(Stated task):
In the entries below, format the stretch from the line containing "order: Caudata" through the line containing "genus: Bryum" as a numbered list, leaving out any blank lines.

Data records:
######
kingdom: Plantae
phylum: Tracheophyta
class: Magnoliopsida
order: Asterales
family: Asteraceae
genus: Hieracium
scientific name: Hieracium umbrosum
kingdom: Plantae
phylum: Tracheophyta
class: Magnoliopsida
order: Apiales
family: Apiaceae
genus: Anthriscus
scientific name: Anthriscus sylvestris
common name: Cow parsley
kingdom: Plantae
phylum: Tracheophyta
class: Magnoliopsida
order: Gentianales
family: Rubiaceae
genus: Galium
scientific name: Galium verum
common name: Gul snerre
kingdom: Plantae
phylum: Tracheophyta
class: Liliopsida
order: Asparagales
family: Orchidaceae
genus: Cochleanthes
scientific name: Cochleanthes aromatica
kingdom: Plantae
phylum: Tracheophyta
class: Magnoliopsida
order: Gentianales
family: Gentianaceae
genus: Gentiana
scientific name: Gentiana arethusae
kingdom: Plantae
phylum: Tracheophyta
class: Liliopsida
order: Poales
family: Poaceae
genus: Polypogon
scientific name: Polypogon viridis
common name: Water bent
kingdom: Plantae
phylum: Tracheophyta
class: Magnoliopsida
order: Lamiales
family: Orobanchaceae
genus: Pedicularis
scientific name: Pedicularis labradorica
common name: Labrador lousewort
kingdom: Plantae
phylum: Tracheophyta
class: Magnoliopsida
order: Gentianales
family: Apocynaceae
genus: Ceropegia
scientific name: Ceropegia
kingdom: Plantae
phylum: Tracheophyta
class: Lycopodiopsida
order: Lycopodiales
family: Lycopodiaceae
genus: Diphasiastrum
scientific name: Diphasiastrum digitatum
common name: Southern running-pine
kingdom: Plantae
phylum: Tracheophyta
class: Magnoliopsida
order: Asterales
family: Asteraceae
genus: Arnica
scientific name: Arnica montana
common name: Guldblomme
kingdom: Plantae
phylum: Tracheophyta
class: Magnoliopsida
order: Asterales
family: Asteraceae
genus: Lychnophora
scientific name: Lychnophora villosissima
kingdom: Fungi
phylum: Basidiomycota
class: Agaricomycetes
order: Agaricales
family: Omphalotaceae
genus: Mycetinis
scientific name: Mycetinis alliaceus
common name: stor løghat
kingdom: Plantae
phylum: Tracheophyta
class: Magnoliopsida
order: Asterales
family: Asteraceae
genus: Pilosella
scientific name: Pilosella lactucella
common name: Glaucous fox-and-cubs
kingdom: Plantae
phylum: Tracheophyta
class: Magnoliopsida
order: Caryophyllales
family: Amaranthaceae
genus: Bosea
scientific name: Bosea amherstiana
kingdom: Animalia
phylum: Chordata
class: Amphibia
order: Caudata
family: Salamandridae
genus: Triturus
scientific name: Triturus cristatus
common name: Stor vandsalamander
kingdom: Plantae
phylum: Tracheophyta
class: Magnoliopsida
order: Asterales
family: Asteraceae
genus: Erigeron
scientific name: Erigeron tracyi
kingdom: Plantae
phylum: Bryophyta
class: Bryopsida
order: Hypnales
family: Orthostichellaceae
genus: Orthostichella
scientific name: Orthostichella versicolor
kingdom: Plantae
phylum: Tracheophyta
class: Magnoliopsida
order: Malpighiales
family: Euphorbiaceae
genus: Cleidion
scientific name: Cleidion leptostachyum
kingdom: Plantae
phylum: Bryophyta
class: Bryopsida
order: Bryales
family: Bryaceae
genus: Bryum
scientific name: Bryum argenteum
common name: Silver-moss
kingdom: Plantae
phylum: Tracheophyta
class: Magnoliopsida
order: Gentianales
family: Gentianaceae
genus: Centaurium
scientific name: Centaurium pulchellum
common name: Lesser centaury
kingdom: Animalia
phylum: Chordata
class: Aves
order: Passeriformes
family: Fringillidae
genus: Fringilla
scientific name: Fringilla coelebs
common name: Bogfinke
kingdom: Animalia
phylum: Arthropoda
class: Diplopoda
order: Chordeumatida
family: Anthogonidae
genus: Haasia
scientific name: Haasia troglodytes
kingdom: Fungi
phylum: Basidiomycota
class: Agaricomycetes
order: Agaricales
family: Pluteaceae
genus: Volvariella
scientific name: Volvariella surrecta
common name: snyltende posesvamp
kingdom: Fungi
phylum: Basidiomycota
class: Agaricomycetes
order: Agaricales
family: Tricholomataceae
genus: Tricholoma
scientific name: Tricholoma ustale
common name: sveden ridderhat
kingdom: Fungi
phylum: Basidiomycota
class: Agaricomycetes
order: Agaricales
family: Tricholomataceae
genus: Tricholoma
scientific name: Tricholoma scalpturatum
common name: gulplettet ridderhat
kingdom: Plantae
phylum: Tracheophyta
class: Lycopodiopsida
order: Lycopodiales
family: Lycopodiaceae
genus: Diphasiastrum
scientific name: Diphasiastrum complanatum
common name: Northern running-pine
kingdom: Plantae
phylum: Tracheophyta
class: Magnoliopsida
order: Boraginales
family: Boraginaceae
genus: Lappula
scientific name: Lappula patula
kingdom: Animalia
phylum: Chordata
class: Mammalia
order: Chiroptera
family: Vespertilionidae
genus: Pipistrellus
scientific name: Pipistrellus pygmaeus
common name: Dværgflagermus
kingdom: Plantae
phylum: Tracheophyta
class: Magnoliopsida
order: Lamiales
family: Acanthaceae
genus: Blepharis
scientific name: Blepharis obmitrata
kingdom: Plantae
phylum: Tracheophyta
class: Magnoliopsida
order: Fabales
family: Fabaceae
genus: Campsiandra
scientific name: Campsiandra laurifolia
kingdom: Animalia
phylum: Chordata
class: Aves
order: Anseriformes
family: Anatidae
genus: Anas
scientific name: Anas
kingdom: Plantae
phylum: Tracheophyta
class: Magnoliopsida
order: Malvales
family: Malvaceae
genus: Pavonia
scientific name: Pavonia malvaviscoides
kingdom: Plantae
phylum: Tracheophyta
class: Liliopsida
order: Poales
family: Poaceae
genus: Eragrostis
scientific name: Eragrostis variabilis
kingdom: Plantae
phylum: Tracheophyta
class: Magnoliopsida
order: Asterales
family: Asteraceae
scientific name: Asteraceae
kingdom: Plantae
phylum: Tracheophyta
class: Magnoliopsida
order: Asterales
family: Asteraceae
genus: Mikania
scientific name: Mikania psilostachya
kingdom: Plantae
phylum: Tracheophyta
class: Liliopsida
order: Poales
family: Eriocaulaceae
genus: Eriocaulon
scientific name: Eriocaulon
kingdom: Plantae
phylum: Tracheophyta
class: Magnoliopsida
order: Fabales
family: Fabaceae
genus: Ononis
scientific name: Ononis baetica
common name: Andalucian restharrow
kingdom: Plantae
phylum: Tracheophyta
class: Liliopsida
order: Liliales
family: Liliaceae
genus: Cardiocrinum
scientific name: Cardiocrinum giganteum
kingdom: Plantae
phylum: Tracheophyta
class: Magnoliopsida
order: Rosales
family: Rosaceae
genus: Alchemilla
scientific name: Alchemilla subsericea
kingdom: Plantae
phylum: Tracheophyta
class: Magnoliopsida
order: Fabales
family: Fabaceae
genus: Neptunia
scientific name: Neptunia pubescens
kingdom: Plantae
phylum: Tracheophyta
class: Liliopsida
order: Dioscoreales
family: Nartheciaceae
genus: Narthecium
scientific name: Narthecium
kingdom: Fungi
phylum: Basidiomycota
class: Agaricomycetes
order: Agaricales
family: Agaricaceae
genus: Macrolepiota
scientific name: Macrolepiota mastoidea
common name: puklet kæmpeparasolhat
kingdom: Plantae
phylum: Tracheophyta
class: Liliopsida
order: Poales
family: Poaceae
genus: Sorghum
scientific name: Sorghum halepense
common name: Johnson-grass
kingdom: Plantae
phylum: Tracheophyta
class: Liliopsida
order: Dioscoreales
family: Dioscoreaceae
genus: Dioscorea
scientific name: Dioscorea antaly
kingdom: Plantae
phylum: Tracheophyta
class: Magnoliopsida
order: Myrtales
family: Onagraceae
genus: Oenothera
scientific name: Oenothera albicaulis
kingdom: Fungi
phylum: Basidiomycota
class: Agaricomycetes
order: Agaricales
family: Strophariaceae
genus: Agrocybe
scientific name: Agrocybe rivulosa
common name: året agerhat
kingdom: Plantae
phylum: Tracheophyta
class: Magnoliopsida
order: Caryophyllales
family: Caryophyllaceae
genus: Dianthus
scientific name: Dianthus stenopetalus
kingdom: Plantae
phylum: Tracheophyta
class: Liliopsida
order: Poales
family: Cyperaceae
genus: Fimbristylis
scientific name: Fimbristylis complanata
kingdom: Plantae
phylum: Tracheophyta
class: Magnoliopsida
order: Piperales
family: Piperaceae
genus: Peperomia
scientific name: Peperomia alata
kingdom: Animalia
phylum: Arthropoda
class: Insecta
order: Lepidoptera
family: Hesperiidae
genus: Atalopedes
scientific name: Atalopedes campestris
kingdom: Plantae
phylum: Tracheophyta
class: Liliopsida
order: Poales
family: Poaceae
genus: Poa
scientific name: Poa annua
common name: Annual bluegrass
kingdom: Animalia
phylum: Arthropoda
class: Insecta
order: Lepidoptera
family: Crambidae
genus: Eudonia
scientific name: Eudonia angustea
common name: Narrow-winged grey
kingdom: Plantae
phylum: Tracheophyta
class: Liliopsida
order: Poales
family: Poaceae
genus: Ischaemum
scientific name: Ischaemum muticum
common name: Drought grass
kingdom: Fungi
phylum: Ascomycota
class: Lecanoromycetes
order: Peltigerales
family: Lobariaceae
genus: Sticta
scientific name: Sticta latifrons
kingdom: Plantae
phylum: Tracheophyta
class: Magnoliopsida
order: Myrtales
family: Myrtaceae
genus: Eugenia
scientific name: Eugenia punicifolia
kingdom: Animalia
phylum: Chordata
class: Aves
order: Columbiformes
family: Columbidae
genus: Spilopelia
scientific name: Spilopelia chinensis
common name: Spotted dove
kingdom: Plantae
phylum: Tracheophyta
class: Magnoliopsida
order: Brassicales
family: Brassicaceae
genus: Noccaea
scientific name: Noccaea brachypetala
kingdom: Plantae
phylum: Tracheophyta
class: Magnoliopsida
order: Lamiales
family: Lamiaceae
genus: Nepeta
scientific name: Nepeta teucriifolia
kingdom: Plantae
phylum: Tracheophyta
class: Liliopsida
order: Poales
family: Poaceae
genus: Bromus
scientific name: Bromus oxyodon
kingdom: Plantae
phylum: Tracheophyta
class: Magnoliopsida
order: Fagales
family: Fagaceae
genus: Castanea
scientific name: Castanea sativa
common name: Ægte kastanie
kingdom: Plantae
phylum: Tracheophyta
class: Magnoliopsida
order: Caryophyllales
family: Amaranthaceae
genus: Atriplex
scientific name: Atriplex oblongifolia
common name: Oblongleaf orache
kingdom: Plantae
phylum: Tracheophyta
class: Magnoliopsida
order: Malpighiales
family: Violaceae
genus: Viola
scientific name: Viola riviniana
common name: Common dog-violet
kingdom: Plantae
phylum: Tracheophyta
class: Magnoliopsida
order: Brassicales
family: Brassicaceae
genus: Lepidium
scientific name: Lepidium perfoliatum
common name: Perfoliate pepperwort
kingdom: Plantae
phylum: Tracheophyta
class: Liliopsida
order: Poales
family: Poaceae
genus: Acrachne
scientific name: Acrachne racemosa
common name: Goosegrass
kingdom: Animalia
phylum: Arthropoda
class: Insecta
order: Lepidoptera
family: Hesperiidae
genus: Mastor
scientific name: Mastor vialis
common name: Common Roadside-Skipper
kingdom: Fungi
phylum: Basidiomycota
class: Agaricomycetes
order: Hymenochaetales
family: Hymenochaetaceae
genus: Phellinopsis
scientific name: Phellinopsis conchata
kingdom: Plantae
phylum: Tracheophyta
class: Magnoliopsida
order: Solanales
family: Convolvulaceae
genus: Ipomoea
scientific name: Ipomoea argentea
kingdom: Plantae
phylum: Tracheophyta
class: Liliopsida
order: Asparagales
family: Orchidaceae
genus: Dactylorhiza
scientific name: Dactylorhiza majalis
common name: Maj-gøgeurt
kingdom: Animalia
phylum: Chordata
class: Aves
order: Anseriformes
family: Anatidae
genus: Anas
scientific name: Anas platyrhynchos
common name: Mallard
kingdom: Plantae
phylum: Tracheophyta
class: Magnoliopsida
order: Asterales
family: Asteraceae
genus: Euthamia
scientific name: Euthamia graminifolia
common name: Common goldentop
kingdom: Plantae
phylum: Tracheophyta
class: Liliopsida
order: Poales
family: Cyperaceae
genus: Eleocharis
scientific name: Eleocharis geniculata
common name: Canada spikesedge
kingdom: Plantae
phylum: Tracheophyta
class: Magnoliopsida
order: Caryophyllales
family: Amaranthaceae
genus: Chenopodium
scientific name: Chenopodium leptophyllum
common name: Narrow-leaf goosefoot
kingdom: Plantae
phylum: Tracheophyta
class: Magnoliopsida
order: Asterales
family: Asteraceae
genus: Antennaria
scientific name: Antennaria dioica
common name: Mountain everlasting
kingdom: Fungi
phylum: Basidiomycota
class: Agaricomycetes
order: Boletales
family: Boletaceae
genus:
######
(Result):
1. order: Caudata
2. family: Salamandridae
3. genus: Triturus
4. scientific name: Triturus cristatus
5. common name: Stor vandsalamander
6. kingdom: Plantae
7. phylum: Tracheophyta
8. class: Magnoliopsida
9. order: Asterales
10. family: Asteraceae
11. genus: Erigeron
12. scientific name: Erigeron tracyi
13. kingdom: Plantae
14. phylum: Bryophyta
15. class: Bryopsida
16. order: Hypnales
17. family: Orthostichellaceae
18. genus: Orthostichella
19. scientific name: Orthostichella versicolor
20. kingdom: Plantae
21. phylum: Tracheophyta
22. class: Magnoliopsida
23. order: Malpighiales
24. family: Euphorbiaceae
25. genus: Cleidion
26. scientific name: Cleidion leptostachyum
27. kingdom: Plantae
28. phylum: Bryophyta
29. class: Bryopsida
30. order: Bryales
31. family: Bryaceae
32. genus: Bryum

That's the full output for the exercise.